Gazeta do Povo 31/10/2010 | Rubens Ricupero
Continuísmo parece ser a aspiração do país, a julgar pela popularidade do presidente e pelas sondagens eleitorais. Mas será de fato possível sustentar, depois das eleições, a situação de bem-estar que inspira esse humano e natural desejo? E se não for, não se está preparando terrível decepção em curto prazo?
Consumir sem poupar gera satisfação e acaba sempre em lágrimas. Durante anos, os americanos viveram além dos próprios meios até o naufrágio do qual tentam sobreviver poupando como nunca, pagando dívidas, dobrando as exportações em cinco anos.
No Brasil, a sensação de bem-estar não é inédita. Como antes da crise de 1998, ela provém em boa parte do poder de compra de moeda forte, de importações baratas, de viagens ao exterior ao alcance de muitos.

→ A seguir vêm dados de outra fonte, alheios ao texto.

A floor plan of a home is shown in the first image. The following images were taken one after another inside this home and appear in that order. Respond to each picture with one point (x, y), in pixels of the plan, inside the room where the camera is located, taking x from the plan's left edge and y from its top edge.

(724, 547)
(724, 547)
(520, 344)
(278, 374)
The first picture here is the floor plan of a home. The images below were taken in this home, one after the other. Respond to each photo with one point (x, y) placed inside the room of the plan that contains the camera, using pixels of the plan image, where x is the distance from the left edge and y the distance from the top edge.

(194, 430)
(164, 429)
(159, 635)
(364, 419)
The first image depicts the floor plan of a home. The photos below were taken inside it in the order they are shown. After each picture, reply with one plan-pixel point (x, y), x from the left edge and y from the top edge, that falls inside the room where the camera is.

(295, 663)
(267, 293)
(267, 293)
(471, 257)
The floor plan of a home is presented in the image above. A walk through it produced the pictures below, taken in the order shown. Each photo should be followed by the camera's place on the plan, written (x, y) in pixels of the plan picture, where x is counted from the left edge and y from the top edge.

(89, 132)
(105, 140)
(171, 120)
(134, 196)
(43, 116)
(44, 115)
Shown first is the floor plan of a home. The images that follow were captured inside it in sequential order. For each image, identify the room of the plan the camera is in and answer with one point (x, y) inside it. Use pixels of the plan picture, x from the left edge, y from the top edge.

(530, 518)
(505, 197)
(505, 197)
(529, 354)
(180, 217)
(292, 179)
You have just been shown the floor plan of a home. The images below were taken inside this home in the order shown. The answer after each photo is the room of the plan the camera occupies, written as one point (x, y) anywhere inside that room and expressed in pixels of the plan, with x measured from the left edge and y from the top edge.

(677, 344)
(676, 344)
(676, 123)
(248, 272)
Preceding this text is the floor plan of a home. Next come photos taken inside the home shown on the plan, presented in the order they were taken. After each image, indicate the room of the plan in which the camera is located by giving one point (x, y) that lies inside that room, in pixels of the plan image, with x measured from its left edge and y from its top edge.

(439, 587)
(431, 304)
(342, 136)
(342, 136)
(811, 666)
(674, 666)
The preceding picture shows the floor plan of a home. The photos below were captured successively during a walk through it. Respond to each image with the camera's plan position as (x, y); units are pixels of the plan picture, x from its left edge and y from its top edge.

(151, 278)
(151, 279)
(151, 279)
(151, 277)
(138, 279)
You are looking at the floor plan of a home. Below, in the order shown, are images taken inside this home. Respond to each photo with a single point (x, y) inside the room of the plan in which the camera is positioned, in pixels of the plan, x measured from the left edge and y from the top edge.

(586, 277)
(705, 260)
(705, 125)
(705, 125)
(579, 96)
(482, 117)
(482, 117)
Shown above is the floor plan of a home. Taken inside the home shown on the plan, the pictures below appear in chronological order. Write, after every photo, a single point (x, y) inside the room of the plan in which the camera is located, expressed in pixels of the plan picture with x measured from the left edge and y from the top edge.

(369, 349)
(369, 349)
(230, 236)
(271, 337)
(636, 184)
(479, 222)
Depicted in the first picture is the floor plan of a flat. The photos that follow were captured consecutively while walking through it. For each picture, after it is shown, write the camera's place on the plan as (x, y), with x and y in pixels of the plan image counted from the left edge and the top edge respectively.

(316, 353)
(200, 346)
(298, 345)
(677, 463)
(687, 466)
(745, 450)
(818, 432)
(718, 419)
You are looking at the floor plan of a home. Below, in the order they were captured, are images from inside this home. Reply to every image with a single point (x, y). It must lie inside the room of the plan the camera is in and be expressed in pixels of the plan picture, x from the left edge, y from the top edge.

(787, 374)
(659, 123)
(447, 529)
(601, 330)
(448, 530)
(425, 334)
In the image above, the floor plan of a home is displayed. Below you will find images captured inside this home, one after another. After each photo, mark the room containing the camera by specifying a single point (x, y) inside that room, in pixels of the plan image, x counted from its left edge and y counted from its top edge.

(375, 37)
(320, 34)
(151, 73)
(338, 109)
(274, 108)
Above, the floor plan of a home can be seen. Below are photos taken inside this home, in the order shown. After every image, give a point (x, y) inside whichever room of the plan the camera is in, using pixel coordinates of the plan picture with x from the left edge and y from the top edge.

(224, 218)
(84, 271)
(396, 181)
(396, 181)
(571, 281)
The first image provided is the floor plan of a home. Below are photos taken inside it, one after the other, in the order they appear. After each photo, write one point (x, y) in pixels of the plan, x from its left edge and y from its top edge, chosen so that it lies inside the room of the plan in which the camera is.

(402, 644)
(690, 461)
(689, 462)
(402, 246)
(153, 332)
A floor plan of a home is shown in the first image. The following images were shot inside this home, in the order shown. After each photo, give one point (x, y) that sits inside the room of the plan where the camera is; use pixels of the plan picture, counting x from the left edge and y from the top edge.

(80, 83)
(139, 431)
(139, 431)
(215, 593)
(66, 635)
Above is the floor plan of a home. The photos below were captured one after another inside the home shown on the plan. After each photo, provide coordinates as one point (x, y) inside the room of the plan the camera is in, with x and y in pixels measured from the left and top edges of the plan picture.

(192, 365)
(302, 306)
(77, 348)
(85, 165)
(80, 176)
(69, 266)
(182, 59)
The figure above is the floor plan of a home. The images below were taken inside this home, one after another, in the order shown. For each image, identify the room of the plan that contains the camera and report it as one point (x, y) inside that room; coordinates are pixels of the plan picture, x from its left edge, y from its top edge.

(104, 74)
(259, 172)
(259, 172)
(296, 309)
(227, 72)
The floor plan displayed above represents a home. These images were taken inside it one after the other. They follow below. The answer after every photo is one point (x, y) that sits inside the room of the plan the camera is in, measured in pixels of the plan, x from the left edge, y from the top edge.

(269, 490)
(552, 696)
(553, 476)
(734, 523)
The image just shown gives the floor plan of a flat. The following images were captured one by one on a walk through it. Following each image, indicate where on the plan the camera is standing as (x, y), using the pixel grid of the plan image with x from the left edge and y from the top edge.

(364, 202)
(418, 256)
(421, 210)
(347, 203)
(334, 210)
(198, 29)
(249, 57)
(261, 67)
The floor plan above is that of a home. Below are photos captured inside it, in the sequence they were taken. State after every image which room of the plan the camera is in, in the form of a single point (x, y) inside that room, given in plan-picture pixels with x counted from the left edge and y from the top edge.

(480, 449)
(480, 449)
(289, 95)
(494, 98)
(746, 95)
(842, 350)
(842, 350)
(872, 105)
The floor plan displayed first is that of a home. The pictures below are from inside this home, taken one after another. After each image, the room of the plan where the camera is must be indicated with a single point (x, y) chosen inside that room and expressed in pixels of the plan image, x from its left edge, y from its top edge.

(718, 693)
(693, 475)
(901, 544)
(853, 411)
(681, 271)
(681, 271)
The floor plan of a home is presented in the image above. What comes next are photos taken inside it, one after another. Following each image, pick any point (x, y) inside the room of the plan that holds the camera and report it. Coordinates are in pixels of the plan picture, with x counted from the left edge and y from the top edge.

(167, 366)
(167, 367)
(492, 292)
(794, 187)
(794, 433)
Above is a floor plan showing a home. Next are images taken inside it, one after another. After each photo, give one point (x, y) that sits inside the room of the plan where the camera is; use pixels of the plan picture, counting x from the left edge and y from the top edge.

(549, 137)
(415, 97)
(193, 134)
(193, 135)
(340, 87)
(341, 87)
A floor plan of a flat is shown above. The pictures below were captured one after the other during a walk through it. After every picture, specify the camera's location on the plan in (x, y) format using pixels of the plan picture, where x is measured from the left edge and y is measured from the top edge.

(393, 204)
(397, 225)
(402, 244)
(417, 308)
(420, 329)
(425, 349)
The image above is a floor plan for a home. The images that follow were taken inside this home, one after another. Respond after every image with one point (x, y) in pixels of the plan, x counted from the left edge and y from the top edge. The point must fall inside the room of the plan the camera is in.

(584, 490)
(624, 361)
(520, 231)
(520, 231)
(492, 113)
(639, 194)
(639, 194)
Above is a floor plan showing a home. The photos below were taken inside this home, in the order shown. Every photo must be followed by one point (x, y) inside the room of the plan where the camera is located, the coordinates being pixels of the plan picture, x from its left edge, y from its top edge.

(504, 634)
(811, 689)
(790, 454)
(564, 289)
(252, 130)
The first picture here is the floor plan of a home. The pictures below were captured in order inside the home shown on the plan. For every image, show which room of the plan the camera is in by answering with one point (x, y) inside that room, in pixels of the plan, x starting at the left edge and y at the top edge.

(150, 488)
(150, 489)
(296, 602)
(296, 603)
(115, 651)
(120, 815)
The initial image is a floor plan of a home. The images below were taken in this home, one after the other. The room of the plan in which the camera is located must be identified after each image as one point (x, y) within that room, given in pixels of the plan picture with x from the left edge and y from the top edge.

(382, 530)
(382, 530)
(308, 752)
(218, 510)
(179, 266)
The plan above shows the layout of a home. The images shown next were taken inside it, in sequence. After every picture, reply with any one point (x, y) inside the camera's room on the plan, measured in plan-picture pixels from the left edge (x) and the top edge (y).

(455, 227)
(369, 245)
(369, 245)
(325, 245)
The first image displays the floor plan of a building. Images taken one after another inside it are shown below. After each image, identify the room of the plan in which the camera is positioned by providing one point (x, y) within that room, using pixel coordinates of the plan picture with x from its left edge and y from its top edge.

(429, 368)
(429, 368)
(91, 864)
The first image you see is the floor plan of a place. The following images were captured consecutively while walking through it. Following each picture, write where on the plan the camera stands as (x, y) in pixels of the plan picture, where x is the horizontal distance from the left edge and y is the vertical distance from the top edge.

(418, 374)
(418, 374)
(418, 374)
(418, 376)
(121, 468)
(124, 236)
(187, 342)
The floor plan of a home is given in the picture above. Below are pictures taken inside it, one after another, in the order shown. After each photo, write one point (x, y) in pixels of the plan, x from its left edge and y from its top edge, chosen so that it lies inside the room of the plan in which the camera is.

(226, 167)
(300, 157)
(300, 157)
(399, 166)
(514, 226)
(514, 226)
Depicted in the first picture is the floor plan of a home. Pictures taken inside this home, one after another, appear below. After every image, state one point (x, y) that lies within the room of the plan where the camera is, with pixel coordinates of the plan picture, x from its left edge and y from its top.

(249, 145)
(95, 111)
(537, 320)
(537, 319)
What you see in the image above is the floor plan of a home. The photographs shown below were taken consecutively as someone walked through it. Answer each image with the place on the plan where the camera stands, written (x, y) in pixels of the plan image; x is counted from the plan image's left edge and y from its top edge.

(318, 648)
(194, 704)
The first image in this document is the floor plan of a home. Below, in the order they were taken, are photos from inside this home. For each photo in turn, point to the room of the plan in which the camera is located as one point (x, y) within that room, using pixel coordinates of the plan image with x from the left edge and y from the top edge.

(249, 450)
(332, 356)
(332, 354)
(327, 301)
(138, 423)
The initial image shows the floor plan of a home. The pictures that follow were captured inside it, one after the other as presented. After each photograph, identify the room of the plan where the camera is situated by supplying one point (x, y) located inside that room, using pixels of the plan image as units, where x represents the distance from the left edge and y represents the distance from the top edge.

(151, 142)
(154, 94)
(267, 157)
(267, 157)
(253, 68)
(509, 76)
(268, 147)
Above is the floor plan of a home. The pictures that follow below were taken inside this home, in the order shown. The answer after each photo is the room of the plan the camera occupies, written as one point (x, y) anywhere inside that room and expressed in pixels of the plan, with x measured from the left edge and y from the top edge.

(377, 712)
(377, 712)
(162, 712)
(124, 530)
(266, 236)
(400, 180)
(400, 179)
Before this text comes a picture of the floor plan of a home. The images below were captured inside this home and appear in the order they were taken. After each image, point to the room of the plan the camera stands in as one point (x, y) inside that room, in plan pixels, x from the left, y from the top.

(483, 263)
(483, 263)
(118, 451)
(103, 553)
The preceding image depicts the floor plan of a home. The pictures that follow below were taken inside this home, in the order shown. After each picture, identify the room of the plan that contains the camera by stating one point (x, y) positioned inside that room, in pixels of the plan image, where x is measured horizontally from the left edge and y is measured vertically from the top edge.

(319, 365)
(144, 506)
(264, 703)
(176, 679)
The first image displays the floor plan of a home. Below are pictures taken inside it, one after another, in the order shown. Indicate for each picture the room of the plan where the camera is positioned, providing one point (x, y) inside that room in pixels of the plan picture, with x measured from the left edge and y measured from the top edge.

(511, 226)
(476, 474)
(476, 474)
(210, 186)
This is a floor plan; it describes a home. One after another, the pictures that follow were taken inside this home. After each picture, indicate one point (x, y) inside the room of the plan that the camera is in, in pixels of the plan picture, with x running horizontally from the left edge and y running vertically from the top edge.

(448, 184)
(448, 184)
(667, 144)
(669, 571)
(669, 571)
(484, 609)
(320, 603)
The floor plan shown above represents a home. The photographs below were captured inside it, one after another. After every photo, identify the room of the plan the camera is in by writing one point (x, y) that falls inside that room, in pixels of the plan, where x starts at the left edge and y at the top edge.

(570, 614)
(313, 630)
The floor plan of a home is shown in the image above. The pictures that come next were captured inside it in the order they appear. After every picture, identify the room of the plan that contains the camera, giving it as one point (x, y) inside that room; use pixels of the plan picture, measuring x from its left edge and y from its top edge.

Contudo, o outro lado da moeda forte é o déficit em conta corrente que dobrou em doze meses e a liquidação gradual das exportações de manufaturas.
Como descolar o delicioso consumo do déficit aterrador se o primeiro é a causa do segundo? O déficit corrente não só está explodindo: seu financiamento piorou em qualidade.
Em lugar do investimento produtivo de longo prazo, o que financia o déficit em proporção de dois para um são os recursos estrangeiros de curto prazo, os mais voláteis, cuja saída produz a morte súbita.
A fim de atenuar o impacto do ingresso de US$ 72 bilhões de curto prazo na valorização do real, o Ministério da Fazenda aumentou o IOS e outras taxas.
Sua margem de manobra, no entanto, é limitada, pois, ao relutar em cortar os gastos do governo e reduzir a expansão do consumo, ele se torna refém da dependência de financiamento para o déficit.
Voltamos, assim, ao ponto de partida. O continuísmo, isto é, consumo sem poupança, ganha eleição, mas agrava o déficit corrente.
O financiamento do déficit, por sua vez, precisará de recursos de fora que vão valorizar mais a moeda, sufocar indústria e exportações, aprofundando de novo o déficit até o inevitável momento do pânico dos mercados e do colapso cambial.
Alarmismo? “Desta vez é diferente”? A análise apresentada pelo Fundo Monetário Internacional à reunião de Washington, duas semanas atrás, chega à mesma conclusão. A inundação de liquidez despejada sobre os mercados pelas autoridades americanas e de outros países vai acabar criando bolhas e pressionando as moedas nos emergentes.
A próxima crise começará em um deles. Os candidatos prováveis são os que já sofrem de valorização aguda da moeda combinada à deterioração fulminante do déficit corrente. Apesar de que o Brasil esteja nessa situação, há quem se tranquilize com o argumento da demanda chinesa pelas commodities e o futuro petróleo.
Poderíamos, assim, como a Austrália e a Noruega antes da produção petrolífera, conviver anos com déficits crescentes que seriam utilizados nos investimentos para desenvolver o pré-sal.
Mas terá a credibilidade dessas duas economias um país onde a megalomania inventa projetos irracionais e irresponsáveis como Belo Monte e o trem-bala?
Essas teriam sido boas questões para o debate eleitoral, mas agora é tarde: a resposta ficará para a contundente lógica da realidade.
Rubens Ricupero é diretor da Faculdade de Economia da Faap e do Instituto Fernand Braudel de São Paulo, foi secretário-geral da Unctad (Conferência das Nações Unidas sobre Comércio e Desenvolvimento) e ministro da Fazenda no governo Itamar Franco.